Saved entries:
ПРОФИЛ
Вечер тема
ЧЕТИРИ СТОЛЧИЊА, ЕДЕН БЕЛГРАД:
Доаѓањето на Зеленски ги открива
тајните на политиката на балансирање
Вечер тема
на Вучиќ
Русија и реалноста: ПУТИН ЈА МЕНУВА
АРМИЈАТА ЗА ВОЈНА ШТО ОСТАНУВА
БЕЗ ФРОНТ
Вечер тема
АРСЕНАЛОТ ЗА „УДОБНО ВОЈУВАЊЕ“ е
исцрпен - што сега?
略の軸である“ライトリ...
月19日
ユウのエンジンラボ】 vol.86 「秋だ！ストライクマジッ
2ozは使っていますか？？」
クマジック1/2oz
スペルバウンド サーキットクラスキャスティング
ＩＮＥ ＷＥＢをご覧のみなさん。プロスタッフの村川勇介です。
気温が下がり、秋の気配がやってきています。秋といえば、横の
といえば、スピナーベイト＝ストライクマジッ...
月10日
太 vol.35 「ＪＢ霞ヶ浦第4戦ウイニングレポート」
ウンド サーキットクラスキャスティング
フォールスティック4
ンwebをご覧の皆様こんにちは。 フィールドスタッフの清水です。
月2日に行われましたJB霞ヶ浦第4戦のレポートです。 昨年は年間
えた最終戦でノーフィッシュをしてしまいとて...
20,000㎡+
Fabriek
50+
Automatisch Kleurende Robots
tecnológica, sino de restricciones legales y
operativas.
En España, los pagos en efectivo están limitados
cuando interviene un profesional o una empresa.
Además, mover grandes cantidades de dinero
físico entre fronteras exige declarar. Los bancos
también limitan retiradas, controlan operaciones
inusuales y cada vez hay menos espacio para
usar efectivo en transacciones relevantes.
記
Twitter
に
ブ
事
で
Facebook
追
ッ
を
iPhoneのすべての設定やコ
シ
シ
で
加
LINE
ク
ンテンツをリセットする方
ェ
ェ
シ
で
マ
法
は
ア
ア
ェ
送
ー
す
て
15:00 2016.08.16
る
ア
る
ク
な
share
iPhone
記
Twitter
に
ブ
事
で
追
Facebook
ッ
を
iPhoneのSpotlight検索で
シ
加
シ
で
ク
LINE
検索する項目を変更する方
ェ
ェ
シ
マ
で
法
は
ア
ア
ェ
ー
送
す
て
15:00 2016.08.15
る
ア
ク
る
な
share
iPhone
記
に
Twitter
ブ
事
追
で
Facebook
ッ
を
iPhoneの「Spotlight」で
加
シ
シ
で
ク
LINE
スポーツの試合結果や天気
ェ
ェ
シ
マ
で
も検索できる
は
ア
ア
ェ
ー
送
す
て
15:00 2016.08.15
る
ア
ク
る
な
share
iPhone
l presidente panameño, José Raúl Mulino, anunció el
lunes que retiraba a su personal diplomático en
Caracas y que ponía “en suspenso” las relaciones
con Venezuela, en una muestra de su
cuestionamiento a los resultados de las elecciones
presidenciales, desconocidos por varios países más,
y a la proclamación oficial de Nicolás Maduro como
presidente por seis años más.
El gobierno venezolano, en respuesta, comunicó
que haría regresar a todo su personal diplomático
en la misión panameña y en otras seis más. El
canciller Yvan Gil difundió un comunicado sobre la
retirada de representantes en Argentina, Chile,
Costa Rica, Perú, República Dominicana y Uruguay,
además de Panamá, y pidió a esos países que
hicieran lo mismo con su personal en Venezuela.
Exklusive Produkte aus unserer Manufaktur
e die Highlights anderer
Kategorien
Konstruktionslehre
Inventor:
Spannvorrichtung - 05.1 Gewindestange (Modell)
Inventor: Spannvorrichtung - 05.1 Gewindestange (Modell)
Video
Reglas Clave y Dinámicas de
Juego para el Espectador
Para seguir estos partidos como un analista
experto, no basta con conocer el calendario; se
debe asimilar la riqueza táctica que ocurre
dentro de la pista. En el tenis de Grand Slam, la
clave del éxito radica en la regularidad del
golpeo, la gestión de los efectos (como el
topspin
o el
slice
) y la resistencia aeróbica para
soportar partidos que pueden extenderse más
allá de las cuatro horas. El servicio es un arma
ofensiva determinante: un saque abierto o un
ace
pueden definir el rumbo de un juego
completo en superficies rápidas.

--- TASK DETAILS ---
Which lines above run from the one containing "l presidente panameño, José" to the one containing "experto, no basta"? Give them again exactly, both ends included.

--- RESULT OF THE EXERCISE ---
l presidente panameño, José Raúl Mulino, anunció el
lunes que retiraba a su personal diplomático en
Caracas y que ponía “en suspenso” las relaciones
con Venezuela, en una muestra de su
cuestionamiento a los resultados de las elecciones
presidenciales, desconocidos por varios países más,
y a la proclamación oficial de Nicolás Maduro como
presidente por seis años más.
El gobierno venezolano, en respuesta, comunicó
que haría regresar a todo su personal diplomático
en la misión panameña y en otras seis más. El
canciller Yvan Gil difundió un comunicado sobre la
retirada de representantes en Argentina, Chile,
Costa Rica, Perú, República Dominicana y Uruguay,
además de Panamá, y pidió a esos países que
hicieran lo mismo con su personal en Venezuela.
Exklusive Produkte aus unserer Manufaktur
e die Highlights anderer
Kategorien
Konstruktionslehre
Inventor:
Spannvorrichtung - 05.1 Gewindestange (Modell)
Inventor: Spannvorrichtung - 05.1 Gewindestange (Modell)
Video
Reglas Clave y Dinámicas de
Juego para el Espectador
Para seguir estos partidos como un analista
experto, no basta con conocer el calendario; se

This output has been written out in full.